All these things led up to feeling terrible, not sleeping well, and not being happy. I was 24 years old and I was going down a dangerous path with my health, and I didn’t care. Food meant so much to me, and it was so visual for me, that if I saw someone eating something, it would set off a craving in me. It didn’t matter if I had just eaten and wasn’t hungry, I wouldn’t be satisfied until I got the food I wanted. It took me years to find out that this is an addiction just like any drug or alcohol – it’s filling up a need for something you’re missing in your life. I want to paint this dark picture for you because I can’t stress enough how bad I felt and looked. I would stop at fast food restaurants and eat in the car on my way home to have dinner. I would pretend like I hadn’t eaten yet. This pattern would continue for many years at an alarming rate.

I’m giving you a glimpse into what I was going through in case you can relate to it, to help you to start making the changes in your life that you need to make. Back then, I wouldn’t have admitted to how I was conducting my life. Through hard work and surrounding myself with knowledgeable, positive people I can look back at those days and share these memories because I’ve found a way to never return to that lifestyle again.
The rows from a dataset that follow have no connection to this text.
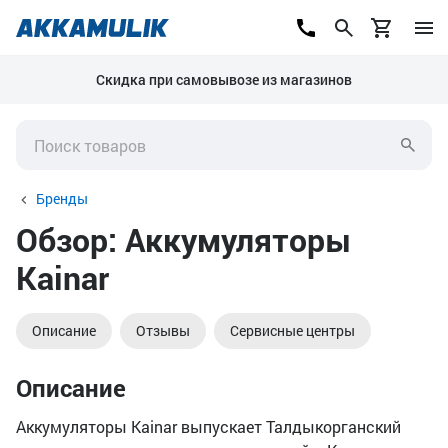
Скидка при самовывозе из магазинов
Бренды
Обзор: Аккумуляторы
Kainar
Описание
Отзывы
Сервисные центры
Описание
Аккумуляторы Kainar выпускает Талдыкорганский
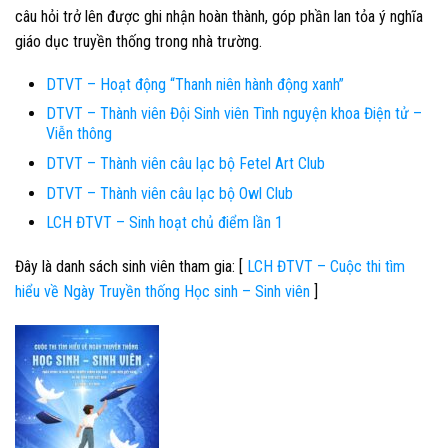
câu hỏi trở lên được ghi nhận hoàn thành, góp phần lan tỏa ý nghĩa
giáo dục truyền thống trong nhà trường.
DTVT – Hoạt động “Thanh niên hành động xanh”
DTVT – Thành viên Đội Sinh viên Tình nguyện khoa Điện tử –
Viễn thông
DTVT – Thành viên câu lạc bộ Fetel Art Club
DTVT – Thành viên câu lạc bộ Owl Club
LCH ĐTVT – Sinh hoạt chủ điểm lần 1
Đây là danh sách sinh viên tham gia: [
LCH ĐTVT – Cuộc thi tìm
hiểu về Ngày Truyền thống Học sinh – Sinh viên
]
Next week: My first uninformed try at fitness and nutrition – and why it didn’t last.


-Rich Wood

Friday, August 3, 2012

Rich Wood

Food is Fuel                                                                         
A Journey Through Weight Gain, Weight Loss, Diabetes and Lifestyle Change

Think about how your relationship with food started.  Did it start off healthy, or unhealthy from the very beginning?  I was raised by a single mom, aunts and grandparents who ate very unhealthy.  Even as a child, everyday I was asked what I had a “taste” for.  I didn’t come home to a prepared meal, they prepared what I asked for – which was never anything healthy.  When my mother picked me up after work, due to time constraints, the obvious choice for dinner would be fast food.  All my meals were then followed by dessert.  This started a cycle of unhealthy choices at an early age.  I was not an over weight kid, but this love affair with bad food would come back to haunt me later in life. 

My goal in writing this is to prompt you to begin to look at why you’re making unhealthy lifestyle choices.  I want to share with you how I made a permanent change by not being afraid to take that first step…into a gym, and into a meeting with a personal  trainer/nutritionist.  What is keeping you from making a healthy lifestyle change?  Are you afraid that you’re going to be judged by all these incredibly “in shape” people?  Are you concerned about the cost?  Are you worried that you physically won’t be able to do the workouts?  Please stay with me through this blog, and I will explain each week how I got over different hurdles, reached new goals, how my goals have changed and how my trainer/nutritionist Debbie Portell and the Powerhouse Gym staff helped me along the way.